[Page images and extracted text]

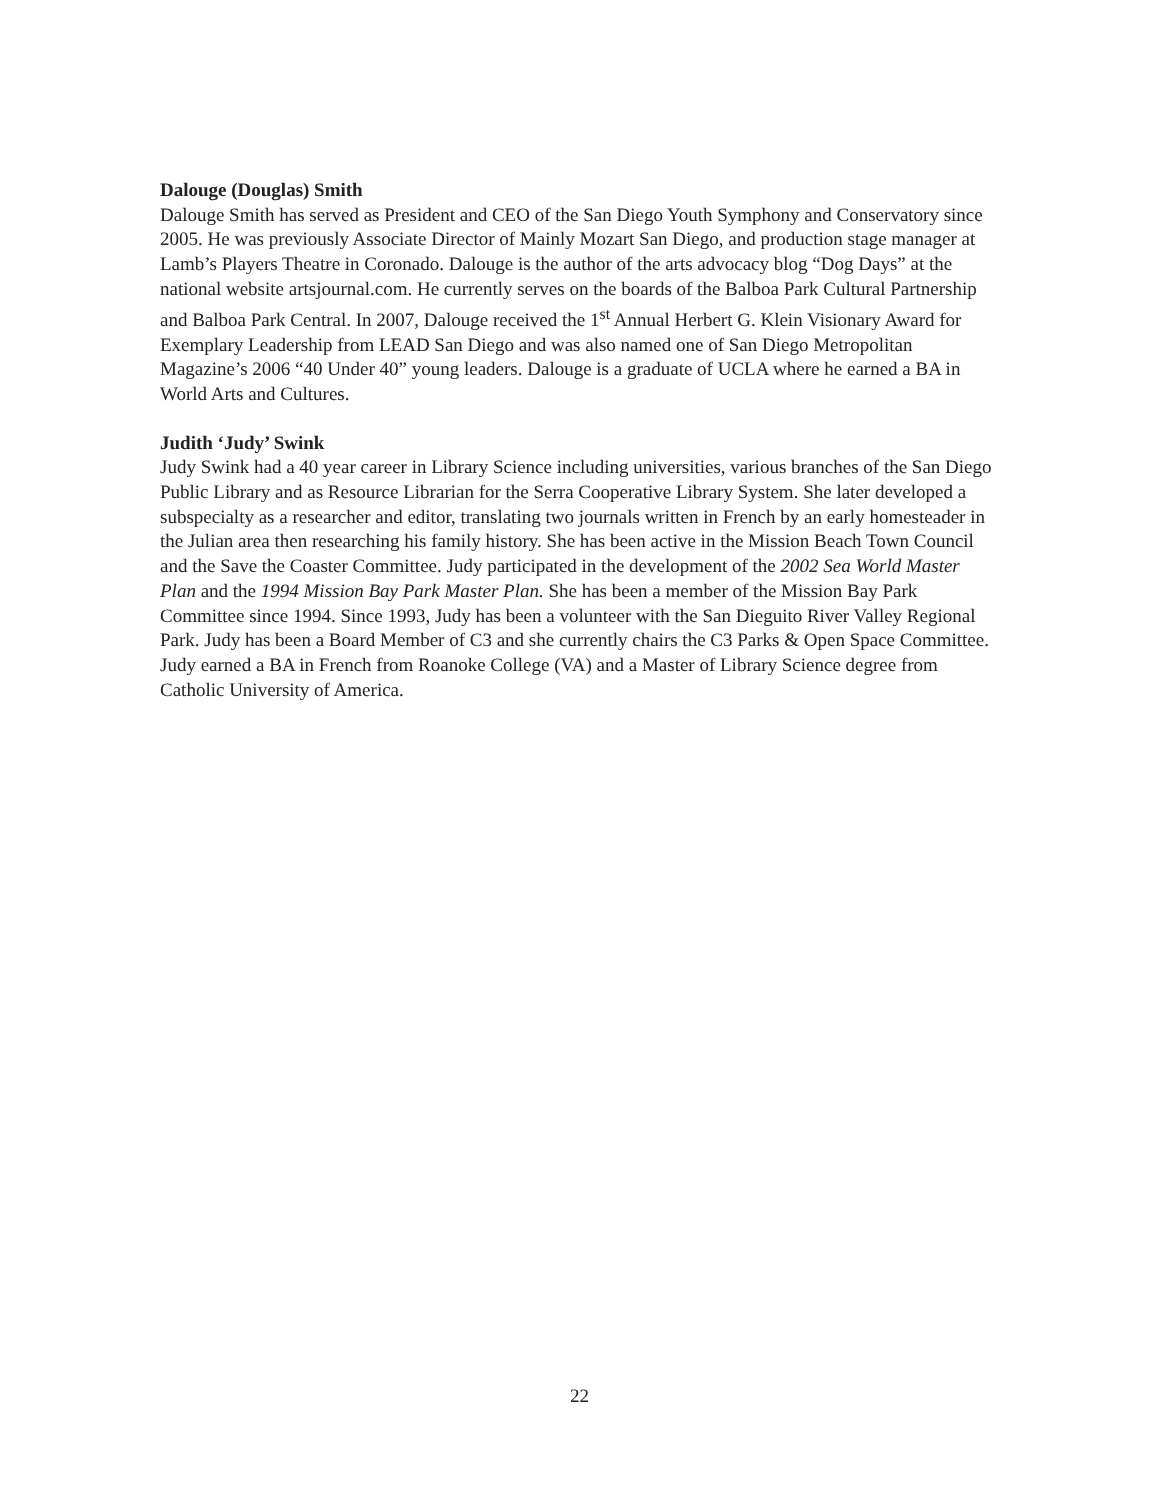Dalouge (Douglas) Smith
Dalouge Smith has served as President and CEO of the San Diego Youth Symphony and Conservatory since 2005. He was previously Associate Director of Mainly Mozart San Diego, and production stage manager at Lamb’s Players Theatre in Coronado. Dalouge is the author of the arts advocacy blog “Dog Days” at the national website artsjournal.com. He currently serves on the boards of the Balboa Park Cultural Partnership and Balboa Park Central. In 2007, Dalouge received the 1<sup>st</sup> Annual Herbert G. Klein Visionary Award for Exemplary Leadership from LEAD San Diego and was also named one of San Diego Metropolitan Magazine’s 2006 “40 Under 40” young leaders. Dalouge is a graduate of UCLA where he earned a BA in World Arts and Cultures.
Judith ‘Judy’ Swink
Judy Swink had a 40 year career in Library Science including universities, various branches of the San Diego Public Library and as Resource Librarian for the Serra Cooperative Library System. She later developed a subspecialty as a researcher and editor, translating two journals written in French by an early homesteader in the Julian area then researching his family history. She has been active in the Mission Beach Town Council and the Save the Coaster Committee. Judy participated in the development of the 2002 Sea World Master Plan and the 1994 Mission Bay Park Master Plan. She has been a member of the Mission Bay Park Committee since 1994. Since 1993, Judy has been a volunteer with the San Dieguito River Valley Regional Park. Judy has been a Board Member of C3 and she currently chairs the C3 Parks & Open Space Committee. Judy earned a BA in French from Roanoke College (VA) and a Master of Library Science degree from Catholic University of America.
22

**What to do:** Check each line of the entries for the string "Judy". Copy the lines that have it.

**Result:**
Judith ‘Judy’ Swink
Judy Swink had a 40 year career in Library Science including universities, various branches of the San Diego Public Library and as Resource Librarian for the Serra Cooperative Library System. She later developed a subspecialty as a researcher and editor, translating two journals written in French by an early homesteader in the Julian area then researching his family history. She has been active in the Mission Beach Town Council and the Save the Coaster Committee. Judy participated in the development of the 2002 Sea World Master Plan and the 1994 Mission Bay Park Master Plan. She has been a member of the Mission Bay Park Committee since 1994. Since 1993, Judy has been a volunteer with the San Dieguito River Valley Regional Park. Judy has been a Board Member of C3 and she currently chairs the C3 Parks & Open Space Committee. Judy earned a BA in French from Roanoke College (VA) and a Master of Library Science degree from Catholic University of America.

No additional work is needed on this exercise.